Sentiers de vie au féminin

Pour une femme, la gestion de la blessure culturelle  et familiale de n'être née QUE femme est d'une importance capitale !

 

Sans prise de conscience de sa blessure, de la haine consécutive envers sa propre  mère; la femme sera amenée à dévaloriser profondément  le fait d'être femme. Elle n'accordera ensuite de valeur qu'à une parole masculine (notamment celle du père)  et à la vision-interprétative masculine  de l'existence.

 

De ce fait elle se sentira  en port -à-faux avec elle-même et  en gardera une insécurité  profonde.

 

Sans prise de conscience, comme mère elle transmettra les valeurs  patriarcales sans les avoirs quelque peu aménagées pour y soigner également la beauté du féminin.

 

Ainsi, ces fils seront seuls à même de la valider aux yeux de la société., blessure et oedipe faisant loi commune.

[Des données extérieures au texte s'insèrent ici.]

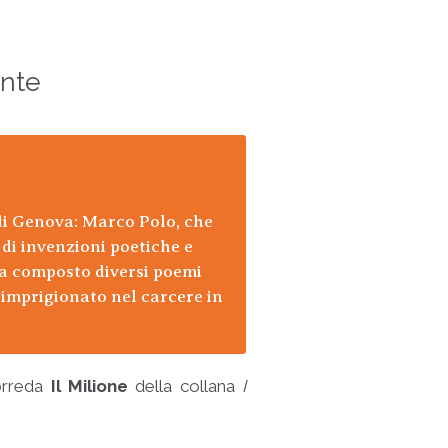
ente
 di Genova: Marco Polo, che
 di invenzioni poetiche e
eva composto diversi poemi
o imprigionato nel carcere in
orreda
Il Milione
della collana
I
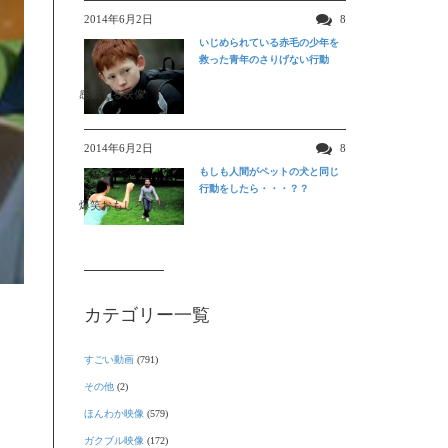
2014年6月2日
8
いじめられている赤毛の少年を
救った青年のさりげない行動
感動する映像
2014年6月2日
8
もしも人間がペットの犬と同じ
行動をしたら・・・？？
爆笑おもしろ映像
カテゴリー一覧
すごい動画
(791)
その他
(2)
ほんわか映像
(579)
ガクブル映像
(172)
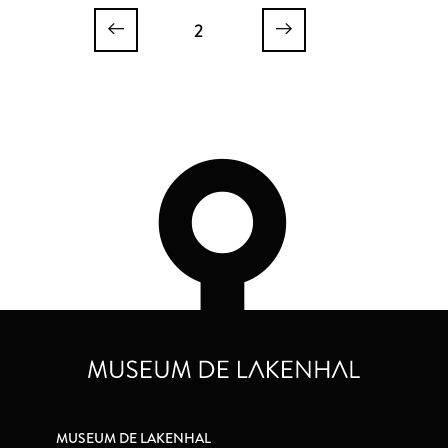
2
MUSEUM DE LAKENHAL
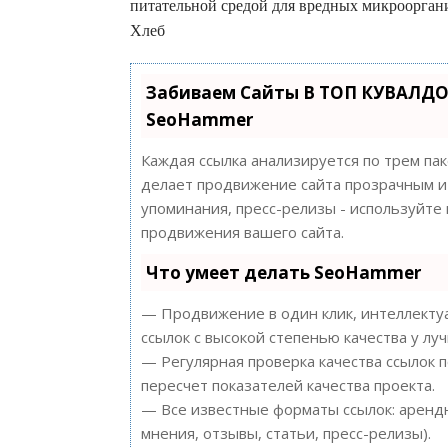
питательной средой для вредных микроорган
Хлеб
Забиваем Сайты В ТОП КУВАЛДО
SeoHammer
Каждая ссылка анализируется по трем па
делает продвижение сайта прозрачным и 
упоминания, пресс-релизы - используйт
продвижения вашего сайта.
Что умеет делать SeoHammer
— Продвижение в один клик, интеллектуа
ссылок с высокой степенью качества у лу
— Регулярная проверка качества ссылок 
пересчет показателей качества проекта.
— Все известные форматы ссылок: арендн
мнения, отзывы, статьи, пресс-релизы).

Ce qui d'abord constitue un réel privilège, se révèlera  ensuite une véritable prison pour ce fils lui rendant l'accès à la maturité bien difficile. 

 

De génération en génération c'est un ravage qui est perpétré.

 

A l'heure où une fille aînée peut devenir reine au même titre qu'un fils aîné, il est urgent de  (re)penser  le féminin à partir de l'expérience féminine.

 

Il est essentiel pour chaque femme d'être arrimée solidemment à la beauté et aux pouvoirs du féminin afin d'être à même d'enrichir l'âme du monde de son point de vue particulier et nécessairement différent.

 

De même, il n'est plus suffisant pour l'homme de proposer au sein du couple un partage de ses privilèges comme une avancée culturelle appréciable.

 

Nous avons besoin de véritables partenariats existentiels  à même de soutenir le développement d'une nouvelle culture où masculin et féminin bénéficieront de  la même dignité dans le respect de leur différences.

 

 

Sentiers de vie au masculin

Pour un homme la façon dont il se sortira du lien à sa mère sera déterminant dans son rapport au féminin comme dans la façon dont il vivra son identité masculine.

 

Si dans un premier temps il est l'heureux bénéficiaire de tout cet investissement,  dans la suite se concevoir actif devant la puissance de cette mère et  ensuite de la femme ne sera  pas si évident.

 

 

Bien souvent il s'arrachera à la fascination du féminin en survalorisant le fait d'être un garçon et en méprisant ce qui a suscité sa fascination. Cela lui rendra difficile d'accorder à la femme une réelle place d'interlocutrice.

 

Un garçon non fêté par sa mère, rencontrera lui aussi des difficultés dans son rapport à la femme

 

En l'absence d'un père fort et surtout présent émotionnellement, le garçon n'aura d'issue que de s'éloigner de tout ce qui est émotionnel pour ne pas être comme  une femme, et se rassurer d'être bien un homme.

 

Il est essentiel pour un homme de valider le masculin, de se sécuriser de son apport particulier à la prise en charge et la compréhension de la vie afin de pouvoir apprivoiser en sécurité sa dimension féminine et se trouver ainsi dans un moindre besoin de dominer, maitriser le féminin.

 

Ce cheminement se fera en deux étapes fondamentales: échapper à l'emprise et acquérir la capacité de se confronter.

L'initiation violente subie par les garçons dans les cultures primitives avait la fonction de retirer le garçon de l'amour maternel et le confronter à la réalité ; aujourd'hui l'homme ne peut compter ,pour assurer ces deux étapes, que sur ces propres forces.